─── 本文抜粋 ───
針金の束を持ってくれる牙の付いた異形の針金人間

牙の生えた針金人間(顔アップ) 立体作品

どうもワイヤークラフターのカズです。

今回は、一風変わった針金人間をご紹介します。

[コンセプト、作品のテーマ]

元々は、マスクを付けたゾウのように長い鼻を持つ針金人間を作るつもりでした。鼻を作っていくと段々と重心が前に傾いていくのがわかったので、鼻の一部を胴体に付けて、一部は牙にするという変更をしました。

そんなこんなで牙の生えた魚のような顔をした針金人間。これが作品テーマになりました。

 

牙の生えた針金人間(正面)

 

牙の生えた針金人間(左側)

 

牙の生えた針金人間(背面)

 

牙の生えた針金人間(右側)

従来は頭から胴体、腕そして最後に足と上から下に作りこんでいましたが、今回は作り方もパーツごとに作って、最後にまとめて留めるというように若干異なっています。 

 

 

[こだわりとお気に入りポイント]

上手くいった部分が顔の正面の密度感です。隙間が無いだけでなく、面としても綺麗に収まっている印象です。この雰囲気をどんどん出せるようにしていきたいですね。(凹凸(おうとつ)の感覚を磨くべし)

 

牙の生えた針金人間(正面アップ)

牙の部分は先の処理が浮かばず、結局先を丸めるだけでした。強度を上げるために何本ものワイヤーを巻きましたが、巻くごとに先の処理に戸惑うばかりでした。(強度はある程度確保できたのでOKかな)

 

 

牙の生えた針金人間(背面アップ)

頭に引けを取らずにこだわったのが、胴体です。中にはねじり巻きワイヤーを使用しており、周りを何本ものワイヤーが取り囲んでいます。あえて隙間のある構造にすることで、中のねじり巻きワイヤーをのぞくことが出来るというわけです。
─── 掲載一覧 ───
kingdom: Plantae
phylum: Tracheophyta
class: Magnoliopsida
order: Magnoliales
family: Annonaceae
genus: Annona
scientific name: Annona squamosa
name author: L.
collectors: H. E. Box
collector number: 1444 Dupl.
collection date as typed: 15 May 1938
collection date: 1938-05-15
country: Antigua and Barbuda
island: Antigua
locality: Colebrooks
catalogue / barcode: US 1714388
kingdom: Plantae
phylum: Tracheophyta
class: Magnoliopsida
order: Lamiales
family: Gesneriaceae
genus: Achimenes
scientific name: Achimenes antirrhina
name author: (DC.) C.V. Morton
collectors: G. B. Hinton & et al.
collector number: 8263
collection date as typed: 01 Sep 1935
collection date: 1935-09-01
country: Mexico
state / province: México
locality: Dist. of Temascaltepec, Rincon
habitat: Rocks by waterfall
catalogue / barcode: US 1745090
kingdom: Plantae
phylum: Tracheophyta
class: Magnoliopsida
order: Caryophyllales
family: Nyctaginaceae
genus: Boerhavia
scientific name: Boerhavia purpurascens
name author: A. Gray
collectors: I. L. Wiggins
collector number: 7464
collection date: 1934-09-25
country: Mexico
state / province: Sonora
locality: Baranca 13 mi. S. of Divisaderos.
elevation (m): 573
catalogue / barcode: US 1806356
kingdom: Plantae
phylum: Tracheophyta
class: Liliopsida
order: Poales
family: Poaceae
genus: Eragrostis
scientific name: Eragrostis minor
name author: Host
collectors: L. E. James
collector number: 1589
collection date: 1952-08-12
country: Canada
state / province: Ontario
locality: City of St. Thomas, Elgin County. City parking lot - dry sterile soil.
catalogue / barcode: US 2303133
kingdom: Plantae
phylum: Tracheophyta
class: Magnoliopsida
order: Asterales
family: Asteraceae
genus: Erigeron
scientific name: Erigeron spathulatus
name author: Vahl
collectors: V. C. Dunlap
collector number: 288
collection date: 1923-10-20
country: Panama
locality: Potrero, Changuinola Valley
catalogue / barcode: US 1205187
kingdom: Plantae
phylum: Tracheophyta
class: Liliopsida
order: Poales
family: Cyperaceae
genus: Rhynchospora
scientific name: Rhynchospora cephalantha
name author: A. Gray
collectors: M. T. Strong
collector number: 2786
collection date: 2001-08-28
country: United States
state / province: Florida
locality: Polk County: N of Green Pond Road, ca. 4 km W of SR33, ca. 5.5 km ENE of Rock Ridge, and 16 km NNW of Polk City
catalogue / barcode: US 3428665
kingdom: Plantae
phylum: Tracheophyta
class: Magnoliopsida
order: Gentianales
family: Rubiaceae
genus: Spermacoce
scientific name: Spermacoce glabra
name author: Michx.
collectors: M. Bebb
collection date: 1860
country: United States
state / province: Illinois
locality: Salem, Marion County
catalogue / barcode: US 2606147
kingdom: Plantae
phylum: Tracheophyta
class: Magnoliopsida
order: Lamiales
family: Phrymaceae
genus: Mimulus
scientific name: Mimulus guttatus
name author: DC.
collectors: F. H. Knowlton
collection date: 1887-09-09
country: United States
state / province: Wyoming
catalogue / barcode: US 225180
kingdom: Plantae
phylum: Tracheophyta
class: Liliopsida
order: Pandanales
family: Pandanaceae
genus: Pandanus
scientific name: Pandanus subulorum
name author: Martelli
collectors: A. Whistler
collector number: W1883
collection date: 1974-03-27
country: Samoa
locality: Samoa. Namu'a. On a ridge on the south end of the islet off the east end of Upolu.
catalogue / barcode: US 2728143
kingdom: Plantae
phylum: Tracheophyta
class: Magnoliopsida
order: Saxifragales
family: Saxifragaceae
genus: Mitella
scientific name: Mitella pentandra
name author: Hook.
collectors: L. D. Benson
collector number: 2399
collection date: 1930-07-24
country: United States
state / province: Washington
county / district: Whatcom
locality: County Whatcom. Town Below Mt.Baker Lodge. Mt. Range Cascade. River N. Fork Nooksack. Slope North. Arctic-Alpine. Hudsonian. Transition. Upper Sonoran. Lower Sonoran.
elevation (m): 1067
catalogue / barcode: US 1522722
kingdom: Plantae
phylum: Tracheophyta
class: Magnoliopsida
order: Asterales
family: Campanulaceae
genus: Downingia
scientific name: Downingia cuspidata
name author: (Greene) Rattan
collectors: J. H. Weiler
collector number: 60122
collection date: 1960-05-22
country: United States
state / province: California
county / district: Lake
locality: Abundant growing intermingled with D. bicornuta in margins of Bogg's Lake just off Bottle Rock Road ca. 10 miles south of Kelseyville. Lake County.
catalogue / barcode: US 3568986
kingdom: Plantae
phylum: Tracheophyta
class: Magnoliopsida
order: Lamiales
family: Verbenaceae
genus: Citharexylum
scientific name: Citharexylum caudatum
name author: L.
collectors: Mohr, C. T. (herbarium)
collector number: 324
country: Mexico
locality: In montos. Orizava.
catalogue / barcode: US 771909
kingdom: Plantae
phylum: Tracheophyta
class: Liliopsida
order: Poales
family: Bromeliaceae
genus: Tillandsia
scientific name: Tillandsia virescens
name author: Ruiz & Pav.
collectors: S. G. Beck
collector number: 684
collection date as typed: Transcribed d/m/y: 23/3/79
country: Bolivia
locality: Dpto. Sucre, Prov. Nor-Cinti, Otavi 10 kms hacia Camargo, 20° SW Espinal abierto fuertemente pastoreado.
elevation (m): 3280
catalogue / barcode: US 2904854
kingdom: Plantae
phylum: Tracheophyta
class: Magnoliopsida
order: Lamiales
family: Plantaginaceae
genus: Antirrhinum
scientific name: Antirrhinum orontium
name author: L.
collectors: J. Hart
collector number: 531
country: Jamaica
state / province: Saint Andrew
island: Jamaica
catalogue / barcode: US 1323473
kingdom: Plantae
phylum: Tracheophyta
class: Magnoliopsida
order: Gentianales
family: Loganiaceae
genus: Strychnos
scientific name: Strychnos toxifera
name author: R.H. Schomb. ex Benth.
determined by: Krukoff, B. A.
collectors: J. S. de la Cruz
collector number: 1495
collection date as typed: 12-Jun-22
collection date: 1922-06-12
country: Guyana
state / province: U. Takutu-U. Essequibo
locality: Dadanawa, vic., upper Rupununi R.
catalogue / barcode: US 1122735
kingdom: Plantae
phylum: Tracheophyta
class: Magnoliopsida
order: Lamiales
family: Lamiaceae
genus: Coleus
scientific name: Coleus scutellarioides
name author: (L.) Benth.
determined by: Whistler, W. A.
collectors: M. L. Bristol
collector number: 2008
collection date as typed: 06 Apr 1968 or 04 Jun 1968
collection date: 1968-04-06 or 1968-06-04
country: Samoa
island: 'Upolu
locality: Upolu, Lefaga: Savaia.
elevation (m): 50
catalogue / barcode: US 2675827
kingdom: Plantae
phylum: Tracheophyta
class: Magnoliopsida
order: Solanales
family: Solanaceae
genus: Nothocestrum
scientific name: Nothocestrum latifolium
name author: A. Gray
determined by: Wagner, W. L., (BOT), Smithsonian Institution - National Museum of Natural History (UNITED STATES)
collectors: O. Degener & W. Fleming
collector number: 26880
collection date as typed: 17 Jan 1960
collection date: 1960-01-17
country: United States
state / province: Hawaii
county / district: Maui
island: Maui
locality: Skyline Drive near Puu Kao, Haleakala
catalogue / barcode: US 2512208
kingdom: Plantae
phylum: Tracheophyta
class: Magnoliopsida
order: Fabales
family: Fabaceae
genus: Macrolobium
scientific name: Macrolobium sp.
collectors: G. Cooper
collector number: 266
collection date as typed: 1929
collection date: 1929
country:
───
- [資料を読む]:
**1.** 牙の生えた針金人間の記事から、「[コンセプト、作品のテーマ]」から「れが作品テーマになりました。」までを一字一句変えずに書き写してください。
**2.** 牙の生えた針金人間の記事の最後の文に続けて、記事の続きを書いてください。

- [演習の解答]:
**1.**
[コンセプト、作品のテーマ]

元々は、マスクを付けたゾウのように長い鼻を持つ針金人間を作るつもりでした。鼻を作っていくと段々と重心が前に傾いていくのがわかったので、鼻の一部を胴体に付けて、一部は牙にするという変更をしました。

そんなこんなで牙の生えた魚のような顔をした針金人間。これが作品テーマになりました。

**2.**
隙間なく密度のある部分と中を見せるような透け感のある部分を作って、メリハリのある作品にするのがいいのかもしれませんね。 

 

 

[苦労したところ難しかったところ]

やはり手と足が苦労しました。作品の大きさに対して手足の先はあまりワイヤーを足せないので、強度に不安があり、そして見映えもあまり良くありません。

  

牙の生えた針金人間(手足)

足はしっかりと地に足を付くように形に気を付けなければなりません。そのため足の裏は平らにするのが鉄則で、凸凹(でこぼこ)になるとしっかり自立してくれません。

今回も合格と言える足にはなりませんでした。円のような足にするとワイヤーを巻いたり、留める部分がどんどん無くなってしまうため、形状そのものを変更したほうがよさそうです。(指先を追加することで足裏の面積を増やす) 

 

 

牙の生えた針金人間(手)

手は綺麗な造形に整えるのが難しく、今回は強度も合格ラインに達していません。だんだんと手の形にはなっているので強度の改善を優先させたいです。

 

 

[使い方、用途]

基本的に針金人間たちは、お部屋のインテリアとして置く雑貨ではあります。見るだけでも楽しむことのできる作品が核となっており、それに付加価値を与えるというのが今回の試みです。

それが、牙を付けることによりモノを持たせることができるです。牙を付けなくても手に持たせられるようにすればいい話なのですが、作品のコンセプトが急に変わってしまったのでそのまま使いました。

 

針金を持つ針金人間

ワイヤーの束をこのように持ってくれます。二束ぐらいなら持たせられそうです。(重心が前に傾いてくるので不安定になりますが) 


 

 

[失敗点、上手くいかなかったところ]

最初は目から輪郭を作って鼻を作るといった流れでした。いきなり顔の輪郭から作ったものですから中身が作れなくなってしまいました。

そのため体とくっつけるときも苦労しましたし、強度や見た目にこだわれない状態でした。やはり内側から作っていって最後に外側の輪郭を乗せて完成させるのが、強度と見た目を両立するうえで重要なポイントであることを再認識しました。

 

特に今回は、足がなかなか上手くいかず、自立がしっかりとする新しい方法を探さないといけないなと思いました。(ベストな大きさや長さを見つけて強度をしっかりと付けてあげること)

課題が残る作品になりましたが、ワイヤーを持ってくれるので置き場所に困らなくて助かります。私の助手として手伝ってもらうことにします。